Andrea Rosen Gallery
544 West 24th Street
June 27–August 24, 2007
At a distance, Hartmut Böhm’s HF 10, 1965, would pass for an oil painting were it not for the power cord emerging from its frame. The cord is twisted and yellowed, with an on/off switch typical to lamps bought at swap meets, and it tethers the work to that moment in the late 1950s and early 1960s when Kinetic Abstraction gained traction as an international (albeit mostly European) art movement. Like Op art, the movement was briefly a media darling and is now deserving of critical reappraisal, the groundwork for which may be this commendable exhibition.

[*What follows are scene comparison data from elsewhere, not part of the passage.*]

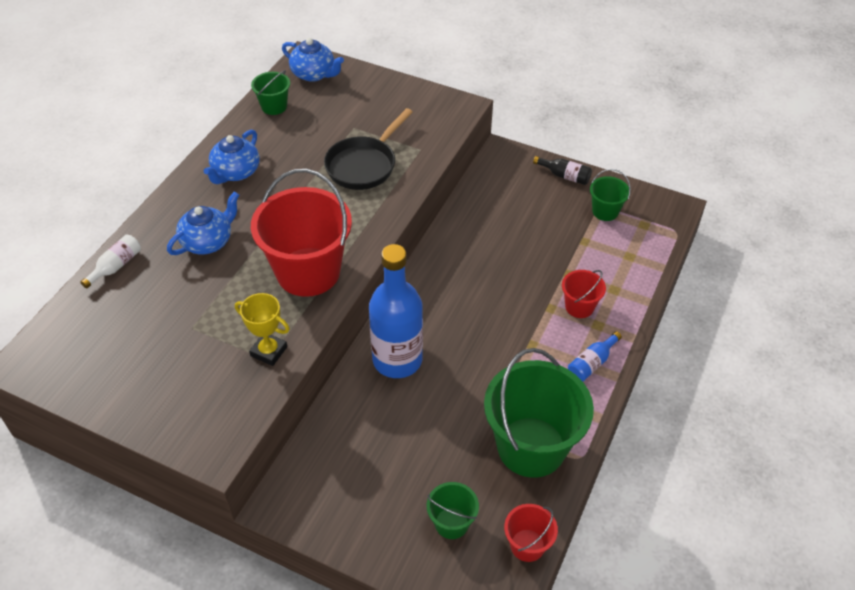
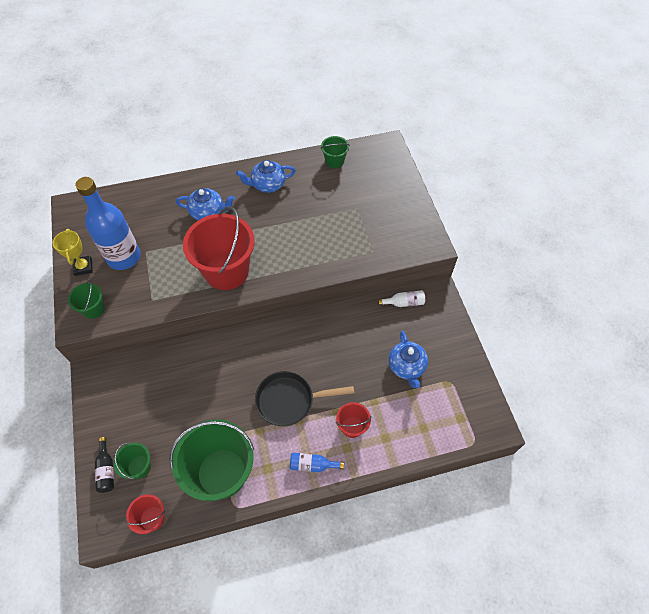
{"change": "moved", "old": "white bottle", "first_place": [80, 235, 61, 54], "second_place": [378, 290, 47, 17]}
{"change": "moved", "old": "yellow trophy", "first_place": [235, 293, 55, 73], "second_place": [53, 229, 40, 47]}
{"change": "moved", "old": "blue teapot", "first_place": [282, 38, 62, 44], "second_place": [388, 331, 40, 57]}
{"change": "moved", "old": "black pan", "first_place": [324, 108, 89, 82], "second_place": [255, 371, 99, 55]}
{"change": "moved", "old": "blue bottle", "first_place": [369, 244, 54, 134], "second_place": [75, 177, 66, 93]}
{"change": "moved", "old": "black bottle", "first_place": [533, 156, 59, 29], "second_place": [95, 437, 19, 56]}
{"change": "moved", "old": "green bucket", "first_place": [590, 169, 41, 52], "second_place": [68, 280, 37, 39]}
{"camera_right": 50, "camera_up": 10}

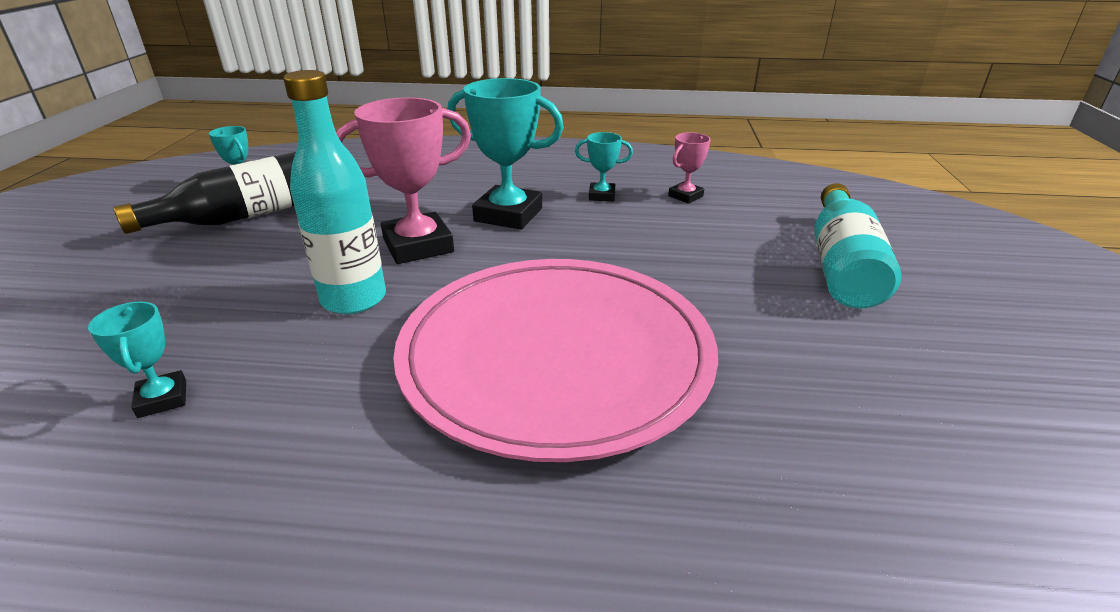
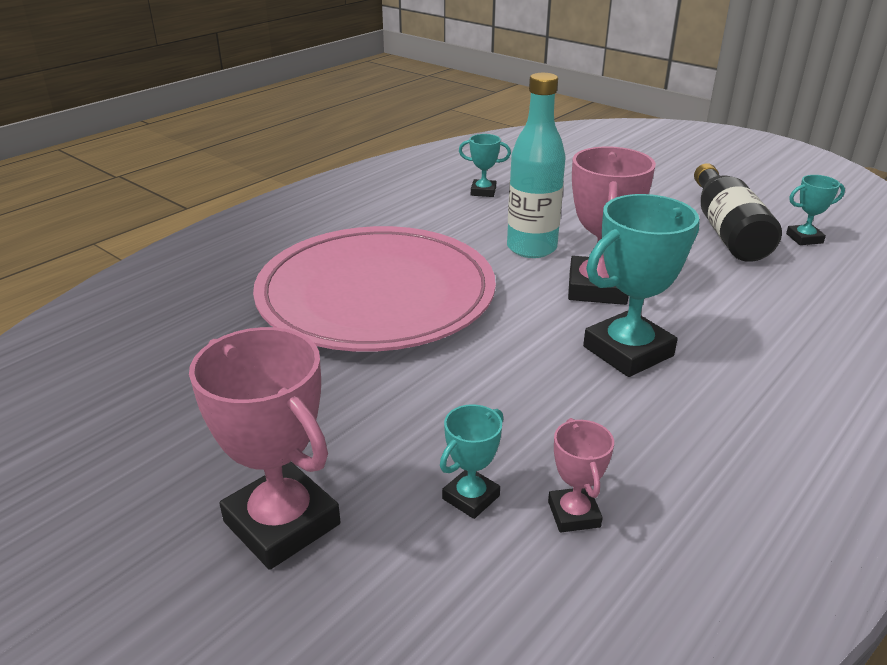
{"change": "moved", "old": "turquoise trophy", "first_place": [575, 132, 58, 69], "second_place": [440, 404, 63, 115]}
{"change": "replaced", "old": "turquoise bottle", "new": "pink trophy", "first_place": [814, 183, 88, 126], "second_place": [189, 327, 151, 243]}
{"camera_right": 125, "camera_up": 0}

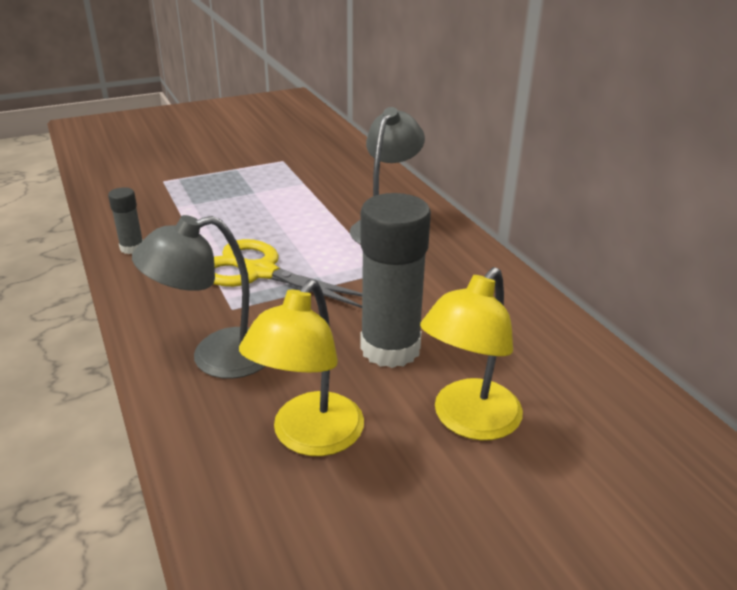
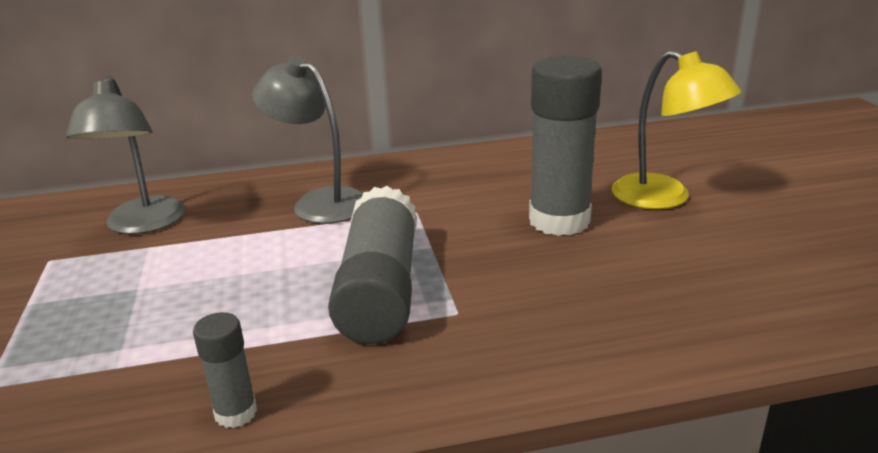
{"change": "removed", "old": "yellow lamp", "first_place": [239, 280, 125, 176]}
{"change": "moved", "old": "grey lamp", "first_place": [132, 215, 133, 164], "second_place": [66, 76, 119, 158]}
{"change": "replaced", "old": "yellow scissors", "new": "grey glue stick", "first_place": [213, 239, 149, 69], "second_place": [328, 186, 89, 158]}
{"camera_right": -75, "camera_up": -5}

Organized in consultation with German collector Erika Hoffmann, “Kinetic Abstraction” runs off a charged irrationalism that Hoffmann contrasts with “the grand, but hermetic, even authoritarian statements of American Minimalists.” Indeed, rather than a series of statements, the exhibition is a string of verbs: Jesús Rafaël Soto’s Curvas immateriales blancas y grises (Immaterial White and Gray Curves), 1965, ripples; Jean Tinguely’s Maschinenbild Haus Lange (Machine Picture for House Lange), 1960, twirls; Gianni Colombo’s Strutturazione pulsante (Structuring Pulse), 1959, shudders. These erratic actions frustrate all attempts to identify a pattern amid their clicks and buzz. The initial confusion and vertigo they impart, however, yields to something more contemplative, more akin, in fact, to the experience of a painting. François Morellet’s Fil avec mouvement ondulatoire (Wave motion thread), 1965, testifies to how Kinetic Abstraction captures the aesthetic dimension of the whirring technologies introduced into everyday life during the postwar period. A Fred Sandback string piece gone beserk, its single thread oscillates rapidly, like a radio signal, a frequency, an electrical pulse. It is the signature of a world propelled by currents and transmissions, one in which it is increasingly inconceivable to pull the plug.